● **Task description**: Copy out all the data, word for word.

-- Begin Input data --

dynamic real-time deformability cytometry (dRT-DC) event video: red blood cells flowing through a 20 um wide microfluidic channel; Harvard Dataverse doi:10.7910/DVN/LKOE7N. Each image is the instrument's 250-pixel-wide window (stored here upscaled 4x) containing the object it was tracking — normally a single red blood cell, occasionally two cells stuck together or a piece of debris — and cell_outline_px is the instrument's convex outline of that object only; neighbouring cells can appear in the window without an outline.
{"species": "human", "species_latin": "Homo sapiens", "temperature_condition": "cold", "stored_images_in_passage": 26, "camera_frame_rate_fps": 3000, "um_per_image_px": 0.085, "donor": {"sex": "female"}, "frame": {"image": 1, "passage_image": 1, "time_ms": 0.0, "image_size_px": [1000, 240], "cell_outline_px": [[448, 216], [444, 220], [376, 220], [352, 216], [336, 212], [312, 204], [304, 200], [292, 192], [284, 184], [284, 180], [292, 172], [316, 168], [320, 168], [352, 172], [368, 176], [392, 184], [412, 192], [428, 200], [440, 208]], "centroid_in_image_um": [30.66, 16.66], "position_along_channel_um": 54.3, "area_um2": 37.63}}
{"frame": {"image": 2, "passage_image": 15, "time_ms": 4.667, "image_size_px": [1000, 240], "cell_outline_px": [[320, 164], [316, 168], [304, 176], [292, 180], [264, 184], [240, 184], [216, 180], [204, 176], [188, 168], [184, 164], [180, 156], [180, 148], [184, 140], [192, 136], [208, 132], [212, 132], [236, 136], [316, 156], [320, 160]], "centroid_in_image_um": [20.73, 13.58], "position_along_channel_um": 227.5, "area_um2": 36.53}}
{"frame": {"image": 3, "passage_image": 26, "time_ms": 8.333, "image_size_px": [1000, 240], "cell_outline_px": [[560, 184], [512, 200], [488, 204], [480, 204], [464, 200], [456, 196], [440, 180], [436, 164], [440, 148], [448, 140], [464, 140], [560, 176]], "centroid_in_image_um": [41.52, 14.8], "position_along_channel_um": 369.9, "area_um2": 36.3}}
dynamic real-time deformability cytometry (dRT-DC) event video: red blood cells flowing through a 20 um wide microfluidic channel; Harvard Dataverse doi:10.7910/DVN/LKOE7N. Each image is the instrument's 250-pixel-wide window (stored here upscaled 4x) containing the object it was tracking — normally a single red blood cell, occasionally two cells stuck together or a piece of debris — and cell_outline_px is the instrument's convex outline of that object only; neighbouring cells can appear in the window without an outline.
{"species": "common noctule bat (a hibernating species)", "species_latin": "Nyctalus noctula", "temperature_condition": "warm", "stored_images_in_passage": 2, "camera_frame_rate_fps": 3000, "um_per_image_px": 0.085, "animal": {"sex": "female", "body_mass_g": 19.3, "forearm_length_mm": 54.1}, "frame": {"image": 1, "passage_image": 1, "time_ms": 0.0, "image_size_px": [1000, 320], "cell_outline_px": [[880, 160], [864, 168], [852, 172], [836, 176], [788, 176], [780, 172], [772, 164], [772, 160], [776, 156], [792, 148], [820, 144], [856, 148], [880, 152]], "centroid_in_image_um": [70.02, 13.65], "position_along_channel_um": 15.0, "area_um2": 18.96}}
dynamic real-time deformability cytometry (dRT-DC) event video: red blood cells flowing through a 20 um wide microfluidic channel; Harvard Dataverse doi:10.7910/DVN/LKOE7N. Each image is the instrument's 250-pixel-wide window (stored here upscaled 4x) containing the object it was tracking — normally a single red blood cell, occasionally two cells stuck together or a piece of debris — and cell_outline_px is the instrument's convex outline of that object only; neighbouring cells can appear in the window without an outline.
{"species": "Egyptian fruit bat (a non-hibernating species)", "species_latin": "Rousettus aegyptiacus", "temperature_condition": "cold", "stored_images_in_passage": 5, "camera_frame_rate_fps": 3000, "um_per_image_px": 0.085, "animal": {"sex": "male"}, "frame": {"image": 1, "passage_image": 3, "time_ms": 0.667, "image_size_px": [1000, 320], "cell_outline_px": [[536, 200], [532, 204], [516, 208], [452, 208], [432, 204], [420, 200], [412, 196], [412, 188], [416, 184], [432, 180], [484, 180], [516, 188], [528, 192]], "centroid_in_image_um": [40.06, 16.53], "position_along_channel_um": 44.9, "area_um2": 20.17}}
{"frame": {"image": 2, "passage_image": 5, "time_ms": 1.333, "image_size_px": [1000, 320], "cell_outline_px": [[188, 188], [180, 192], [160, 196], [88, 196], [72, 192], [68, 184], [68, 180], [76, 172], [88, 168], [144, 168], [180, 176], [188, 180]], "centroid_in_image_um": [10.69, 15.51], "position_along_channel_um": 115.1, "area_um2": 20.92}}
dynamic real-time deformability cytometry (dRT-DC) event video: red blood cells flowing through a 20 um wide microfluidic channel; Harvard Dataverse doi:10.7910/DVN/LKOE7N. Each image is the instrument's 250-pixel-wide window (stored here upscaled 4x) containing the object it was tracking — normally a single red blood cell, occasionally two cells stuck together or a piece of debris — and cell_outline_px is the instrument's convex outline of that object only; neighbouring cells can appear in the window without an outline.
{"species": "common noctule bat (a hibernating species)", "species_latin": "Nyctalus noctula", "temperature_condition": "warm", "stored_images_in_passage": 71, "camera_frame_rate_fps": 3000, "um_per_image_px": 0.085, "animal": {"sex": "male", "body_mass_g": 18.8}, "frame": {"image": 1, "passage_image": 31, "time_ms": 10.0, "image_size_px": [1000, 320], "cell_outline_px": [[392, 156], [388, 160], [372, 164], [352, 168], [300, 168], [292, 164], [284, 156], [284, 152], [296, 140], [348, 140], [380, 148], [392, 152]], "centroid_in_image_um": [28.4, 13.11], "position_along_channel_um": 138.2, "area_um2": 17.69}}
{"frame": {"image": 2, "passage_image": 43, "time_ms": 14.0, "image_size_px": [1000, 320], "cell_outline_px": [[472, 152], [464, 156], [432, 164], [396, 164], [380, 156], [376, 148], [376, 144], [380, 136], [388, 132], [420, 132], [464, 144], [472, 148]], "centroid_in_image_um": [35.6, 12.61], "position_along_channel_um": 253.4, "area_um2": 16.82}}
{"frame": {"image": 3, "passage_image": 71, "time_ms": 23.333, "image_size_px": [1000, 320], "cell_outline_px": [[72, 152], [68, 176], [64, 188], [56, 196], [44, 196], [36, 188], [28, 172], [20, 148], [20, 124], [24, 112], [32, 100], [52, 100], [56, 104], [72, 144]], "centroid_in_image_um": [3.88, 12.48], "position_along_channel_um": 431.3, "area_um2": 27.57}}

-- End Input data --

● **The result**:
dynamic real-time deformability cytometry (dRT-DC) event video: red blood cells flowing through a 20 um wide microfluidic channel; Harvard Dataverse doi:10.7910/DVN/LKOE7N. Each image is the instrument's 250-pixel-wide window (stored here upscaled 4x) containing the object it was tracking — normally a single red blood cell, occasionally two cells stuck together or a piece of debris — and cell_outline_px is the instrument's convex outline of that object only; neighbouring cells can appear in the window without an outline.
{"species": "human", "species_latin": "Homo sapiens", "temperature_condition": "cold", "stored_images_in_passage": 26, "camera_frame_rate_fps": 3000, "um_per_image_px": 0.085, "donor": {"sex": "female"}, "frame": {"image": 1, "passage_image": 1, "time_ms": 0.0, "image_size_px": [1000, 240], "cell_outline_px": [[448, 216], [444, 220], [376, 220], [352, 216], [336, 212], [312, 204], [304, 200], [292, 192], [284, 184], [284, 180], [292, 172], [316, 168], [320, 168], [352, 172], [368, 176], [392, 184], [412, 192], [428, 200], [440, 208]], "centroid_in_image_um": [30.66, 16.66], "position_along_channel_um": 54.3, "area_um2": 37.63}}
{"frame": {"image": 2, "passage_image": 15, "time_ms": 4.667, "image_size_px": [1000, 240], "cell_outline_px": [[320, 164], [316, 168], [304, 176], [292, 180], [264, 184], [240, 184], [216, 180], [204, 176], [188, 168], [184, 164], [180, 156], [180, 148], [184, 140], [192, 136], [208, 132], [212, 132], [236, 136], [316, 156], [320, 160]], "centroid_in_image_um": [20.73, 13.58], "position_along_channel_um": 227.5, "area_um2": 36.53}}
{"frame": {"image": 3, "passage_image": 26, "time_ms": 8.333, "image_size_px": [1000, 240], "cell_outline_px": [[560, 184], [512, 200], [488, 204], [480, 204], [464, 200], [456, 196], [440, 180], [436, 164], [440, 148], [448, 140], [464, 140], [560, 176]], "centroid_in_image_um": [41.52, 14.8], "position_along_channel_um": 369.9, "area_um2": 36.3}}
dynamic real-time deformability cytometry (dRT-DC) event video: red blood cells flowing through a 20 um wide microfluidic channel; Harvard Dataverse doi:10.7910/DVN/LKOE7N. Each image is the instrument's 250-pixel-wide window (stored here upscaled 4x) containing the object it was tracking — normally a single red blood cell, occasionally two cells stuck together or a piece of debris — and cell_outline_px is the instrument's convex outline of that object only; neighbouring cells can appear in the window without an outline.
{"species": "common noctule bat (a hibernating species)", "species_latin": "Nyctalus noctula", "temperature_condition": "warm", "stored_images_in_passage": 2, "camera_frame_rate_fps": 3000, "um_per_image_px": 0.085, "animal": {"sex": "female", "body_mass_g": 19.3, "forearm_length_mm": 54.1}, "frame": {"image": 1, "passage_image": 1, "time_ms": 0.0, "image_size_px": [1000, 320], "cell_outline_px": [[880, 160], [864, 168], [852, 172], [836, 176], [788, 176], [780, 172], [772, 164], [772, 160], [776, 156], [792, 148], [820, 144], [856, 148], [880, 152]], "centroid_in_image_um": [70.02, 13.65], "position_along_channel_um": 15.0, "area_um2": 18.96}}
dynamic real-time deformability cytometry (dRT-DC) event video: red blood cells flowing through a 20 um wide microfluidic channel; Harvard Dataverse doi:10.7910/DVN/LKOE7N. Each image is the instrument's 250-pixel-wide window (stored here upscaled 4x) containing the object it was tracking — normally a single red blood cell, occasionally two cells stuck together or a piece of debris — and cell_outline_px is the instrument's convex outline of that object only; neighbouring cells can appear in the window without an outline.
{"species": "Egyptian fruit bat (a non-hibernating species)", "species_latin": "Rousettus aegyptiacus", "temperature_condition": "cold", "stored_images_in_passage": 5, "camera_frame_rate_fps": 3000, "um_per_image_px": 0.085, "animal": {"sex": "male"}, "frame": {"image": 1, "passage_image": 3, "time_ms": 0.667, "image_size_px": [1000, 320], "cell_outline_px": [[536, 200], [532, 204], [516, 208], [452, 208], [432, 204], [420, 200], [412, 196], [412, 188], [416, 184], [432, 180], [484, 180], [516, 188], [528, 192]], "centroid_in_image_um": [40.06, 16.53], "position_along_channel_um": 44.9, "area_um2": 20.17}}
{"frame": {"image": 2, "passage_image": 5, "time_ms": 1.333, "image_size_px": [1000, 320], "cell_outline_px": [[188, 188], [180, 192], [160, 196], [88, 196], [72, 192], [68, 184], [68, 180], [76, 172], [88, 168], [144, 168], [180, 176], [188, 180]], "centroid_in_image_um": [10.69, 15.51], "position_along_channel_um": 115.1, "area_um2": 20.92}}
dynamic real-time deformability cytometry (dRT-DC) event video: red blood cells flowing through a 20 um wide microfluidic channel; Harvard Dataverse doi:10.7910/DVN/LKOE7N. Each image is the instrument's 250-pixel-wide window (stored here upscaled 4x) containing the object it was tracking — normally a single red blood cell, occasionally two cells stuck together or a piece of debris — and cell_outline_px is the instrument's convex outline of that object only; neighbouring cells can appear in the window without an outline.
{"species": "common noctule bat (a hibernating species)", "species_latin": "Nyctalus noctula", "temperature_condition": "warm", "stored_images_in_passage": 71, "camera_frame_rate_fps": 3000, "um_per_image_px": 0.085, "animal": {"sex": "male", "body_mass_g": 18.8}, "frame": {"image": 1, "passage_image": 31, "time_ms": 10.0, "image_size_px": [1000, 320], "cell_outline_px": [[392, 156], [388, 160], [372, 164], [352, 168], [300, 168], [292, 164], [284, 156], [284, 152], [296, 140], [348, 140], [380, 148], [392, 152]], "centroid_in_image_um": [28.4, 13.11], "position_along_channel_um": 138.2, "area_um2": 17.69}}
{"frame": {"image": 2, "passage_image": 43, "time_ms": 14.0, "image_size_px": [1000, 320], "cell_outline_px": [[472, 152], [464, 156], [432, 164], [396, 164], [380, 156], [376, 148], [376, 144], [380, 136], [388, 132], [420, 132], [464, 144], [472, 148]], "centroid_in_image_um": [35.6, 12.61], "position_along_channel_um": 253.4, "area_um2": 16.82}}
{"frame": {"image": 3, "passage_image": 71, "time_ms": 23.333, "image_size_px": [1000, 320], "cell_outline_px": [[72, 152], [68, 176], [64, 188], [56, 196], [44, 196], [36, 188], [28, 172], [20, 148], [20, 124], [24, 112], [32, 100], [52, 100], [56, 104], [72, 144]], "centroid_in_image_um": [3.88, 12.48], "position_along_channel_um": 431.3, "area_um2": 27.57}}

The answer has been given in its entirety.